(What the task asks)
Where does the word "round" appear in the entries below? Copy each line that holds it.

===

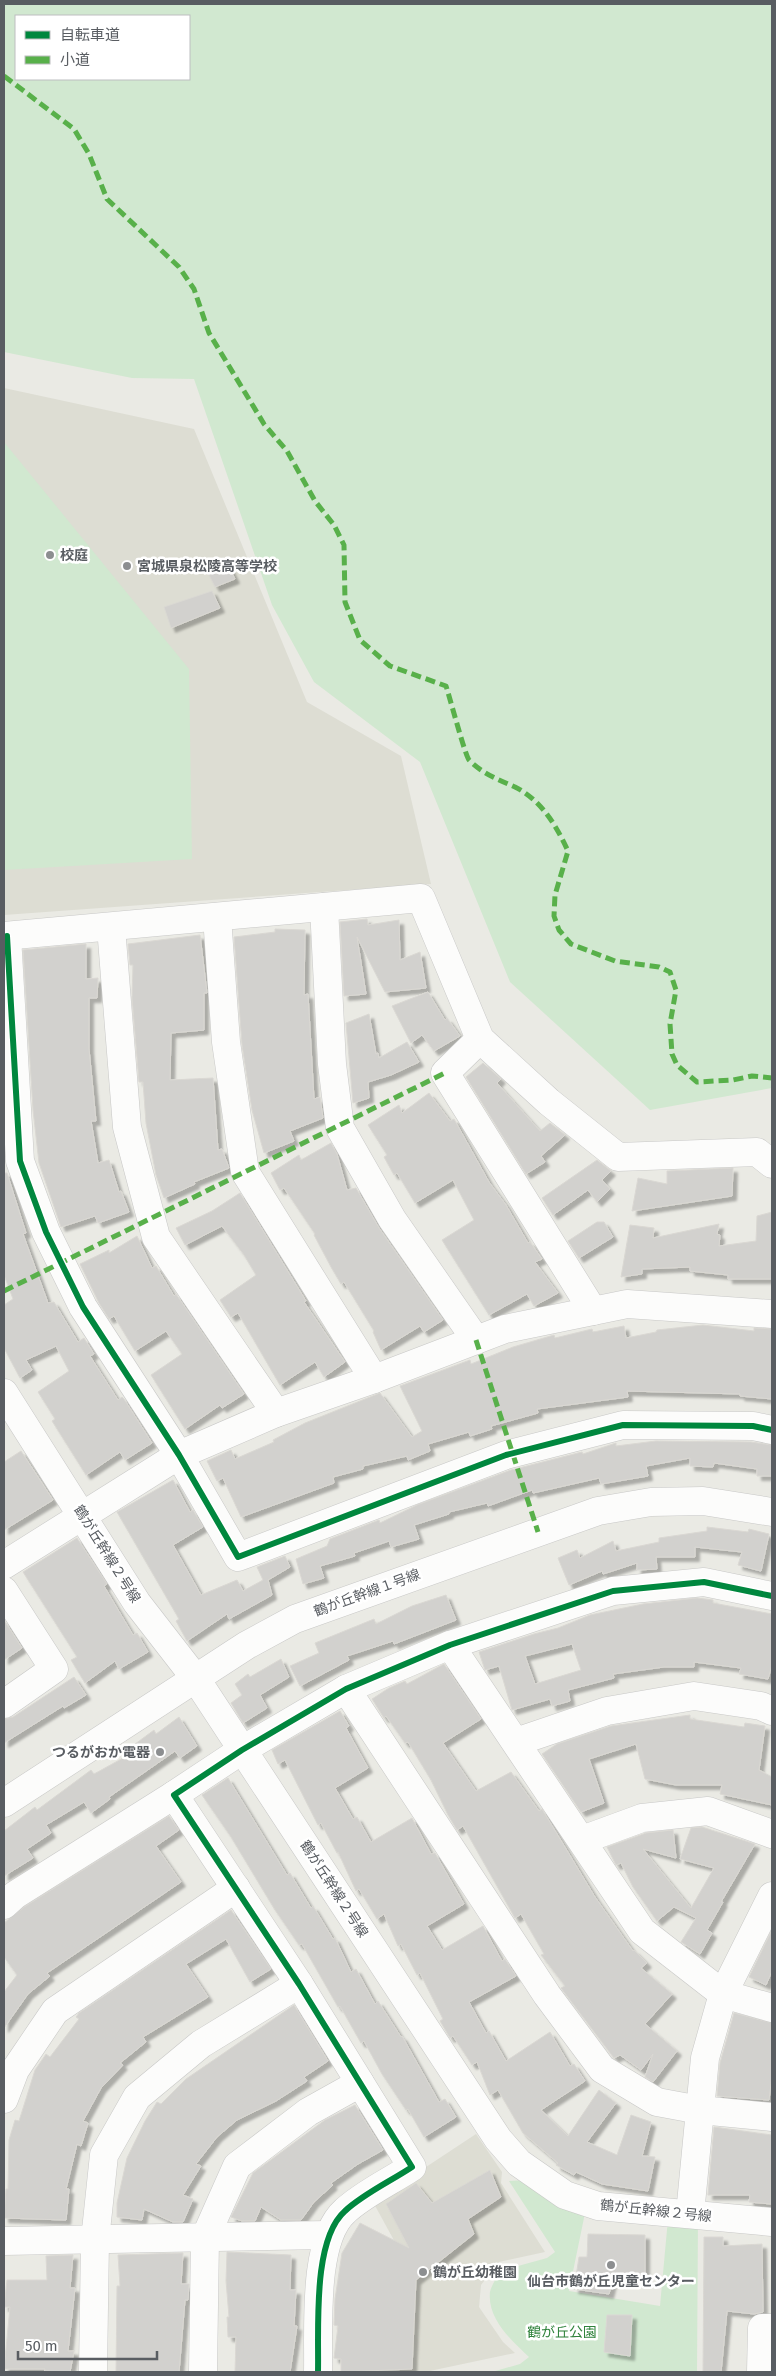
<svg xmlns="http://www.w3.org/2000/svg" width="776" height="2376" viewBox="0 0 776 2376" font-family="'Fira Sans','Noto Sans JP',sans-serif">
  <defs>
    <filter id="shadow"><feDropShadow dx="4.5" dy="4.5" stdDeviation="1" flood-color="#0004"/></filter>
  </defs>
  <rect width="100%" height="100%" fill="#eaeae4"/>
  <g fill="#ddddd3">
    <polygon points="4,388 194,429 307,702 401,756 431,884 4,915"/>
    <polygon points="476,2134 502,2172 501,2183 545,2252 499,2262 481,2285 479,2307 503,2342 515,2353 425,2372 377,2372 376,2268 396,2244 373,2202"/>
  </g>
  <g fill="#d1e8d0" fill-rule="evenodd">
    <path d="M 4,4 L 772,4 L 772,1088 L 650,1110 L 510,982 L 420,762 L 314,682 L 272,605 L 194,379 L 132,378 L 4,352 ZM 16,16 L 189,16 L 189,79 L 16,79 Z"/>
    <polygon points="4,442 189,669 192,859 4,870"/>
    <path d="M 526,2180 L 585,2213 L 569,2291 L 660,2306 L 668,2219 L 698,2220 L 697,2372 L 492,2372 L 520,2364 L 529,2357 C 512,2341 487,2319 490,2292 C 491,2286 497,2277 500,2271 L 547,2258 L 555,2252 L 509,2181 Z"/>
  </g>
  <g fill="#d2d1ce" stroke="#dad8d3" fill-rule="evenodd" filter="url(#shadow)">
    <polygon points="225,558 235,579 215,587 206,569"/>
    <polygon points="212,591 220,608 171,628 164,607"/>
    <polygon points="367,919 368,925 399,920 400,960 420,952 426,988 385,992 357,937 366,994 344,996 340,922"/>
    <polygon points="275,929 305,930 304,995 308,994 314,1099 320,1097 323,1118 290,1131 294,1141 264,1153 252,1110 242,1045 234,937 275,932"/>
    <polygon points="200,935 207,993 204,993 204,1030 171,1033 170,1080 213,1078 218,1150 222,1149 229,1168 194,1182 195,1184 164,1198 156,1175 146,1123 143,1082 139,1082 132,998 133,965 130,965 128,944"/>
    <polygon points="86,944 86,979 98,978 97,998 89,998 89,1049 96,1121 91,1121 98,1163 109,1160 119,1192 121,1191 129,1212 98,1223 95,1216 61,1227 39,1163 33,1110 23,950"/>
    <polygon points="428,992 445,1020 447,1018 460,1036 434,1051 422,1035 411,1043 392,1006"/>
    <polygon points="369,1014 376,1054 378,1053 379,1058 407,1042 419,1062 391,1075 368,1082 369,1098 353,1103 346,1023"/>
    <polygon points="483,1063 501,1079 497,1083 540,1131 550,1123 565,1135 541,1156 545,1162 526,1174 466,1077"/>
    <polygon points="429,1093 450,1121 454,1119 489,1182 506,1205 528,1243 530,1242 542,1259 535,1262 558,1293 534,1306 527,1294 489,1315 442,1240 474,1220 453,1180 415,1203 397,1173 394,1175 384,1157 387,1155 368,1125 399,1105 402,1113"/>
    <polygon points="331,1143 337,1154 347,1190 356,1188 379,1228 443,1320 424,1332 420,1326 381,1350 373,1332 374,1331 344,1282 341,1284 331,1267 314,1235 315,1234 284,1188 280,1190 271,1173 299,1155 301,1160"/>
    <polygon points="597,1160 611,1171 602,1180 610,1189 597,1202 588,1190 553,1215 542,1198"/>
    <polygon points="733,1168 732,1196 632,1211 638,1178 667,1184 667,1171"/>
    <polygon points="4,1173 7,1173 26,1233 23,1234 48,1303 54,1302 78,1342 84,1338 94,1354 90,1356 118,1400 122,1397 124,1399 152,1443 125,1460 120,1452 86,1475 52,1421 55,1419 38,1392 69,1371 56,1346 26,1360 32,1370 20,1378 4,1348 4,1305 13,1299 4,1275"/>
    <polygon points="240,1193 306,1301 304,1302 345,1362 324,1377 315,1362 280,1385 238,1313 231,1317 220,1300 256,1275 244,1255 222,1226 185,1245 176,1228 212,1211"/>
    <polygon points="772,1212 772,1279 728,1279 728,1275 690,1271 690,1267 642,1269 642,1274 621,1277 630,1225 654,1228 653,1238 719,1224 717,1234 720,1235 719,1246 756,1241 757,1216"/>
    <polygon points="597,1222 604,1222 613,1237 579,1258 568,1241"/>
    <polygon points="137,1236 152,1268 156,1266 174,1296 176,1294 244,1394 222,1408 220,1405 185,1429 151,1375 182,1354 166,1331 135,1351 114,1316 109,1319 99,1303 80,1264 109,1250 109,1253"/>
    <polygon points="703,1325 754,1331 754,1328 772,1329 772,1399 740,1396 740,1394 627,1391 628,1397 537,1409 538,1413 491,1426 492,1429 470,1436 469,1432 428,1444 430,1451 408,1460 407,1456 363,1466 363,1469 333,1477 334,1483 241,1517 223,1478 217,1481 207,1461 231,1450 235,1459 274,1442 273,1440 305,1423 380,1393 412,1437 422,1431 400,1386 470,1360 471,1364 513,1347 554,1335 555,1338 592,1329 593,1332 624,1326 626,1338 656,1332 657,1330"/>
    <polygon points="656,1441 751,1442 772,1445 772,1476 757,1476 757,1469 714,1463 713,1467 690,1466 690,1458 646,1466 648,1476 601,1484 599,1478 533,1493 532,1490 488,1506 487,1503 449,1512 449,1514 414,1525 419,1539 391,1547 389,1541 354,1553 355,1556 320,1566 324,1578 303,1584 296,1559 327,1546 330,1539 379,1520 380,1523 417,1505 511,1470 582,1452 583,1454 616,1443 616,1446"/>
    <polygon points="21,1451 53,1500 4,1530 4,1462"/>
    <polygon points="173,1480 190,1512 193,1510 203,1527 173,1545 201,1595 237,1580 243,1591 263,1580 257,1567 285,1556 290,1567 268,1580 272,1595 229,1619 227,1614 187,1641 176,1621 179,1619 117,1512"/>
    <polygon points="707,1527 748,1532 749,1529 769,1534 761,1571 738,1565 742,1552 695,1547 695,1557 656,1557 657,1569 637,1570 637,1563 603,1574 602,1571 569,1585 558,1558 577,1550 580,1558 613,1541 616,1551 659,1542 659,1538 707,1531"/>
    <polygon points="77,1538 107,1584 104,1586 133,1635 137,1633 148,1652 119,1669 115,1661 85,1683 71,1660 77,1657 23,1572"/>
    <polygon points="446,1595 456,1620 394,1644 393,1641 347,1656 349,1660 300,1686 290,1666 319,1653 315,1643 374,1619 376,1624 412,1606"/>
    <path d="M 697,1598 L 713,1600 L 713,1603 L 772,1614 L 772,1665 L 768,1679 L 739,1674 L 741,1668 L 694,1662 L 694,1667 L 664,1667 L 613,1674 L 614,1678 L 568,1690 L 570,1701 L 552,1706 L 550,1699 L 512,1710 L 499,1666 L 485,1670 L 479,1652 L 534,1634 L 558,1628 L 590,1615 L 643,1604 ZM 572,1644 L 581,1670 L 535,1684 L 525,1656 Z"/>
    <polygon points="4,1620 22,1648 4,1660"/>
    <polygon points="281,1659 289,1677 260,1695 267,1708 243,1723 231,1703 242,1695 235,1684 248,1674 250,1677"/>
    <polygon points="444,1664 481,1719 443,1743 476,1791 511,1772 539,1811 542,1809 595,1897 633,1951 634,1950 647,1963 641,1968 672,1994 645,2024 677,2051 653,2082 645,2077 653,2054 641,2070 620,2055 614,2058 561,1988 565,1986 541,1955 544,1954 521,1914 515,1918 463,1826 457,1830 448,1815 431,1780 408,1742 405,1743 386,1716 384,1718 372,1699 389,1688 405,1681 407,1684"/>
    <polygon points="74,1677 86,1695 64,1708 63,1706 4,1743 4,1719 13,1717"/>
    <polygon points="340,1711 349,1726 346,1728 368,1768 335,1788 353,1819 357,1817 371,1842 412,1818 431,1854 435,1853 464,1904 427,1926 442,1950 483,1926 502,1961 505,1959 516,1976 469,2002 486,2033 489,2031 506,2061 550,2032 570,2066 574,2064 585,2081 541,2110 568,2136 599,2090 616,2103 587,2142 617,2155 631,2115 651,2122 642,2156 655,2157 648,2191 602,2184 576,2172 574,2175 556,2165 558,2163 523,2133 498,2090 490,2095 477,2062 472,2065 453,2036 450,2038 443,2026 440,2021 443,2019 420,1973 417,1975 401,1944 398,1946 384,1914 377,1919 359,1889 356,1891 338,1852 337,1853 321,1823 318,1825 285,1760 278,1764 272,1750"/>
    <polygon points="690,1715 690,1719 744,1727 745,1723 765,1726 759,1770 772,1777 772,1805 720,1794 722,1785 676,1785 645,1779 636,1744 589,1759 604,1803 581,1812 542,1754 557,1744 611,1726"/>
    <polygon points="179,1717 197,1746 180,1758 175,1751 109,1797 110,1799 91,1813 84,1802 46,1825 51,1833 27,1849 33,1858 4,1876 4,1831 35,1807 37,1810 91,1770 94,1774 134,1752 131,1747 154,1730 156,1734"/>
    <polygon points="228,1778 287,1875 290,1873 311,1908 313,1906 333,1939 335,1938 351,1972 356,1969 375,2004 378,2001 401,2037 402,2036 439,2102 445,2099 456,2117 424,2137 408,2109 406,2110 382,2074 364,2041 361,2043 340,2006 338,2007 302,1944 299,1945 275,1910 231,1837 202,1795"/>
    <polygon points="169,1816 179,1830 156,1846 181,1882 47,1973 50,1976 28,1994 4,2028 4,1992 17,1975 4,1957 4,1923 24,1907"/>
    <polygon points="702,1827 755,1844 721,1902 723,1902 707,1930 712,1933 700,1954 681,1942 696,1918 674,1907 657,1921 633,1887 621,1863 616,1865 607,1847 646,1833 673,1830 676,1858 643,1849 691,1908 714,1868 680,1859 691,1828"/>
    <polygon points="231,1910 271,1969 250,1982 226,1939 186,1964 208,1997 143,2037 146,2042 120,2063 123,2065 101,2088 83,2121 88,2123 81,2146 77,2144 66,2189 69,2189 66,2220 4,2218 6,2189 8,2189 9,2140 15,2120 19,2121 35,2070 46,2054 50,2057 79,2019 76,2017 79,2013"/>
    <polygon points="772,1930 772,1971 766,1985 749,1977"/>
    <polygon points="294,2005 328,2061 304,2077 307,2081 276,2101 237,2120 217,2137 196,2164 201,2166 183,2195 193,2199 183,2222 173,2222 144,2209 142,2220 117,2217 117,2203 127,2158 145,2121 157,2102 161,2104 186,2079"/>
    <polygon points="734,2013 772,2023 772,2075 769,2100 717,2096 720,2063"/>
    <polygon points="355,2105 383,2150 358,2164 331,2183 333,2185 314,2202 301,2220 281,2220 261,2207 255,2221 242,2221 231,2217 253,2173 325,2120"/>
    <polygon points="714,2127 772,2135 771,2204 749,2202 750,2195 708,2195"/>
    <polygon points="490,2170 501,2197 468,2219 474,2234 416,2280 412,2369 341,2372 341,2359 334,2358 338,2326 334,2325 335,2299 342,2253 360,2223 409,2248 386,2204 416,2183 432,2203"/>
    <polygon points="588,2234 645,2235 645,2273 613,2278 609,2294 574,2289 579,2257 587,2257"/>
    <polygon points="704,2237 723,2237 723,2246 762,2244 763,2312 754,2314 727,2311 721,2372 703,2372"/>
    <polygon points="227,2252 291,2255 290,2290 296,2290 294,2326 297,2326 290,2372 235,2372 236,2337 228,2337 227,2317 229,2317 226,2281"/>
    <polygon points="183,2253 181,2284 189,2284 188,2300 185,2300 179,2372 116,2372 117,2286 120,2286 118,2255"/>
    <polygon points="73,2255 70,2288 75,2288 68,2351 74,2351 70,2372 44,2372 45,2369 4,2369 10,2307 4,2307 7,2280 47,2280 46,2256"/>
    <polygon points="607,2315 632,2315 630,2356 604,2352"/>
  </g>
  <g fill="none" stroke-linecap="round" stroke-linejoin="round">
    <g stroke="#c8c8c7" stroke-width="29">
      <g id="minor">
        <polyline points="324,907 332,1064 340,1128 392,1219 476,1340"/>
        <polyline points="217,917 226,1042 245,1172 374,1379"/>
        <polyline points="111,927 127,1127 156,1237 276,1413"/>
        <polyline points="4,936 421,898 480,1039 549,1102 618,1157 757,1152 772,1164"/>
        <polyline points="7,936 20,1161 46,1232 83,1307 179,1455 238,1557 506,1455 623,1425 753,1426 772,1430"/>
        <polyline points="480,1039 445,1073 593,1311"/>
        <polyline points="4,1393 137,1603 196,1679 498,2139 519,2163 565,2195 598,2206 772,2222"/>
        <polyline points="4,1565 179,1455 276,1413 374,1379 505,1329 627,1304 772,1314"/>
        <polyline points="4,1591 54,1669 4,1704"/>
        <polyline points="450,1645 642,1931 723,1994 772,2008"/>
        <polyline points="346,1689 547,1995 602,2069 657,2102 700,2110 772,2117"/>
        <polyline points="516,1742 607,1711 694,1696 761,1706 772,1711"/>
        <polyline points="4,1803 247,1645 295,1619 598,1511 651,1502 703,1501 772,1512"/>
        <polyline points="582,1840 642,1818 708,1811 772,1834"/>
        <polyline points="4,1905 15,1895 174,1795"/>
        <polyline points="4,2099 15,2070 55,2011 236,1888"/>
        <polyline points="690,2214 705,2058 723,1994 772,1896"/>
        <polyline points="4,2241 328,2235"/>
        <polyline points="93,2372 95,2240 104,2155 137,2097 201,2044 299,1984"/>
        <polyline points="203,2372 205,2238 237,2166 308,2112 360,2083"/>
        <path d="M 318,2372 C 319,2330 312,2240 345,2211 C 363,2194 391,2181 412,2167 L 299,1984 L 174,1795 L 242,1750 L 346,1689 L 450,1645 L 613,1591 L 704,1582 L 772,1596"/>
        <polyline points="761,2372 762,2328 772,2328"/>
      </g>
    </g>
    <use href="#minor" stroke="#fcfcfb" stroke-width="28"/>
    <g stroke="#58b04a" stroke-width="5" stroke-dasharray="10 5" stroke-linecap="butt">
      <path d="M 4,76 L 74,129 L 89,154 L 107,199 L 179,267 L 194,289 L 209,333 L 264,424 L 287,451 L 315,501 L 334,525 L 344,545 L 345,602 L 360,640 L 390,666 L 446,686 C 450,698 465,755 469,760 C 483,774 497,779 515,787 C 541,800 556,825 568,851 L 555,895 L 554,916 L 559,930 L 571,944 L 615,961 L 659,967 L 670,972 L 676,990 L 670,1024 L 672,1054 L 677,1065 L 697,1082 L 733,1080 L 752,1076 L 772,1078"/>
      <polyline points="4,1291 445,1073"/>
      <polyline points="476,1340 538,1532"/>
    </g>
    <g stroke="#fff" stroke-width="9">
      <g id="cycleway">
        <polyline points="7,936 20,1161 46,1232 83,1307 179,1455 238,1557 506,1455 623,1425 753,1426 772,1430"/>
        <path d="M 318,2372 C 319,2330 312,2240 345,2211 C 363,2194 391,2181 412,2167 L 299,1984 L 174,1795 L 242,1750 L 346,1689 L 450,1645 L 613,1591 L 704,1582 L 772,1596"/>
      </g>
    </g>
    <use href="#cycleway" stroke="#00873e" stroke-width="6"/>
  </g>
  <g fill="#8c8e90" stroke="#fff" stroke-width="2">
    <circle cx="50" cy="555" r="5"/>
    <circle cx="127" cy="566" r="5"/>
    <circle cx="160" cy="1752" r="5"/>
    <circle cx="611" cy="2265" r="5"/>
    <circle cx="423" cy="2272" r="5"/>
  </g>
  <g text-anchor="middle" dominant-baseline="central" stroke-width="5" stroke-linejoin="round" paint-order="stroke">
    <g font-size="14" font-weight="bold" fill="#595d62" stroke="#fff" text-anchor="start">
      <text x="60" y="555">校庭</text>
      <text x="137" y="566">宮城県泉松陵高等学校</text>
      <text x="150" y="1752" text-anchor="end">つるがおか電器</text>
      <text x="433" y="2272">鶴が丘幼稚園</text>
      <text x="611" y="2281" text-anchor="middle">仙台市鶴が丘児童センター</text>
    </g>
    <g font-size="14" fill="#595d62" stroke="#fff">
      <text transform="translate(107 1554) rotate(58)">鶴が丘幹線２号線</text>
      <text transform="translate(367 1593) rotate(-20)">鶴が丘幹線１号線</text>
      <text transform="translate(334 1889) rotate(57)">鶴が丘幹線２号線</text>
      <text transform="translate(656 2211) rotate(6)">鶴が丘幹線２号線</text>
    </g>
    <g font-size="14" fill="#30833c" stroke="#fff">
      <text x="562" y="2332">鶴が丘公園</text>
    </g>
  </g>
  <rect width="776" height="2376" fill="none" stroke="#595d62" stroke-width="10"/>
  <rect x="15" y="15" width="175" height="65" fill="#ffffff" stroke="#bdbec0"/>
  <rect x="25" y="31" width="25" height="8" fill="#00873e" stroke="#bdbec0"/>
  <text x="60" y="40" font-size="15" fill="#595d62">自転車道</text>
  <rect x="25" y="56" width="25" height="8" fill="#58b04a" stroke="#bdbec0"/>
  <text x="60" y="65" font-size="15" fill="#595d62">小道</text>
  <path d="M18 2351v8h139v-8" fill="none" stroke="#595d62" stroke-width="2.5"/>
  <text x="25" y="2351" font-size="15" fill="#595d62" stroke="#ffffff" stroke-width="4" paint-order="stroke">50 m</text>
</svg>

===

(Solution to this problem)
  <g fill="none" stroke-linecap="round" stroke-linejoin="round">
  <g text-anchor="middle" dominant-baseline="central" stroke-width="5" stroke-linejoin="round" paint-order="stroke">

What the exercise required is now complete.